In 1889, he met Maud Gonne, a beautiful actress who had become an activist and who spoke out for Irish nationalism and independence. She became the love of his life, and though she refused his proposal of marriage, she believed that they were spiritually married, that they could communicate telepathically. She inspired him to use his writing as a force for national unity. Yeats came to believe that if he could get in touch with the deep, mythic history of the Irish people, he could pull the country together with poetry.
Yeats spent years writing plays about Irish nationalism for Maud Gonne to star in. But by 1910, Maud Gonne had married someone else and Yeats had given up on trying to win her love. He also gave up on the idea of writing poetry for the collective soul of Ireland, and wrote instead for himself.

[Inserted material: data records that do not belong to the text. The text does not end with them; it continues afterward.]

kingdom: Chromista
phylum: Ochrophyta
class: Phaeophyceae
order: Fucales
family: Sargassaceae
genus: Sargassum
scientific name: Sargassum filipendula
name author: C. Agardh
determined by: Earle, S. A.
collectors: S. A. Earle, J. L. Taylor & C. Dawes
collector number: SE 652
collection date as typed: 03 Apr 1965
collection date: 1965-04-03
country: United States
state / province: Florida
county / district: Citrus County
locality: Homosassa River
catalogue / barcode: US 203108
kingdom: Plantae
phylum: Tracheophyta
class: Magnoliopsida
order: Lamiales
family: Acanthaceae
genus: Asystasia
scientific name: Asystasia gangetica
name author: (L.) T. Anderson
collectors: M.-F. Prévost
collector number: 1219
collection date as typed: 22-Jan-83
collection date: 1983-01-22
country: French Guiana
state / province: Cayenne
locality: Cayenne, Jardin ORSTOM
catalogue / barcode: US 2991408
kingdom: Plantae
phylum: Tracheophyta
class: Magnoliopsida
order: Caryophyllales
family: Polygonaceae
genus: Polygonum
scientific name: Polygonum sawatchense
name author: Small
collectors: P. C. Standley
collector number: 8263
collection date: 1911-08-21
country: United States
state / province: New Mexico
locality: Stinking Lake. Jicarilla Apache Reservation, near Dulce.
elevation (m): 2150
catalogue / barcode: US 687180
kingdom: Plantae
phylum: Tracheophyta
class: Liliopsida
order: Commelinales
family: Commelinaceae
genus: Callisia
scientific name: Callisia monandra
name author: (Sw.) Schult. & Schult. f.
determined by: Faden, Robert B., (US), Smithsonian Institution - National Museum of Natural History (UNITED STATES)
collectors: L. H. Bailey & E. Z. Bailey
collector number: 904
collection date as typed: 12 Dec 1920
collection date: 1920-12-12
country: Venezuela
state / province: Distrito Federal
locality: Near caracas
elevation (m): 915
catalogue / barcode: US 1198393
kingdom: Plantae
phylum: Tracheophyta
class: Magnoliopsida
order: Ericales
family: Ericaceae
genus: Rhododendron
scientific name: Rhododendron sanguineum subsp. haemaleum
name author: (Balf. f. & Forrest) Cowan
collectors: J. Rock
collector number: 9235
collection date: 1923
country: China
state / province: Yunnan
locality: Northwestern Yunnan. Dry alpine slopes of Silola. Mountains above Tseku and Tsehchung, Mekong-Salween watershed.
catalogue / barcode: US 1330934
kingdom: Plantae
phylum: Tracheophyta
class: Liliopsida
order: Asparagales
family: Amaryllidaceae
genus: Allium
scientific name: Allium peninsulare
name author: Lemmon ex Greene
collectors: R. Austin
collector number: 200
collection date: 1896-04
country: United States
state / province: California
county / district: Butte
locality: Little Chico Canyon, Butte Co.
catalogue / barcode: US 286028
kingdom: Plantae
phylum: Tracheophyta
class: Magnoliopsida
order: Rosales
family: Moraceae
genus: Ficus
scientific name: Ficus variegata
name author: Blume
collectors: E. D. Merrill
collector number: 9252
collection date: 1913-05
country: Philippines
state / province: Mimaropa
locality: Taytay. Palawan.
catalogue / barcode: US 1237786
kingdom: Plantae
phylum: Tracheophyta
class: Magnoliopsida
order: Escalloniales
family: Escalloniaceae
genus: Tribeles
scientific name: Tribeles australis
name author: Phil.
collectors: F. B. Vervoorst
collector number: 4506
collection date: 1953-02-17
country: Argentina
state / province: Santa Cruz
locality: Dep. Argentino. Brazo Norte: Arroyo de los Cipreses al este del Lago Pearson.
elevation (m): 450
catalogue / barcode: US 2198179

At the same time that he stopped trying to use poetry as a national force, he started getting directly involved in politics, and served for six years in the Irish senate. In 1922, he witnessed the end of the English occupation in all but the northern counties of Ireland. He died in 1939. A few weeks before he died, he wrote: "Man can embody truth but he cannot know it."
We don't know the day on which Alexander the Great was born, but historians believe that he died on this day in the city of Babylon (323 B.C.), probably of malaria.
A Macedonian, Alexander was actually tutored by the Greek philosopher Aristotle. When he was a teenager, he and Aristotle got into an argument about whether non-Greeks were barbarians. Aristotle said they were, and Alexander said they were not. He eventually broke with Aristotle over that point, and went on to become one of the first rulers to accept all races and cultures into his government.
He was one of the most influential conquerors in the history of Western Europe, and by the time he died at about the age of 33, his kingdom spanned across Europe and Asia, from Greece to Egypt, Turkey and India. Alexander ultimately conquered the Persian Empire in just five years, expanding his own empire by 2,500 miles. But he never got along well with his troops. He had the habit of adopting the clothing and customs of whatever city he conquered. He was also a brutal military commander, pushing his men on marches over hundreds of miles through monsoons and scorching heat. But he never asked his men to do anything that he wouldn't do himself. He rode into every battle, alongside his men, and he was frequently wounded.
The thing that killed Alexander on this day in 323 B.C. was probably malaria. He collapsed from a fever after a banquet. There was no successor to the throne and the empire fell into chaos. But it's thanks to Alexander the Great that the ideas of Greek Civilization were spread throughout the Middle East and Asia, and the Greeks had their eyes opened to other cultures and traditions. Historians argue that the Roman Empire, and the spread of Christianity as a world religion, might not have occurred if Alexander hadn't expanded the boundaries of his kingdom so far.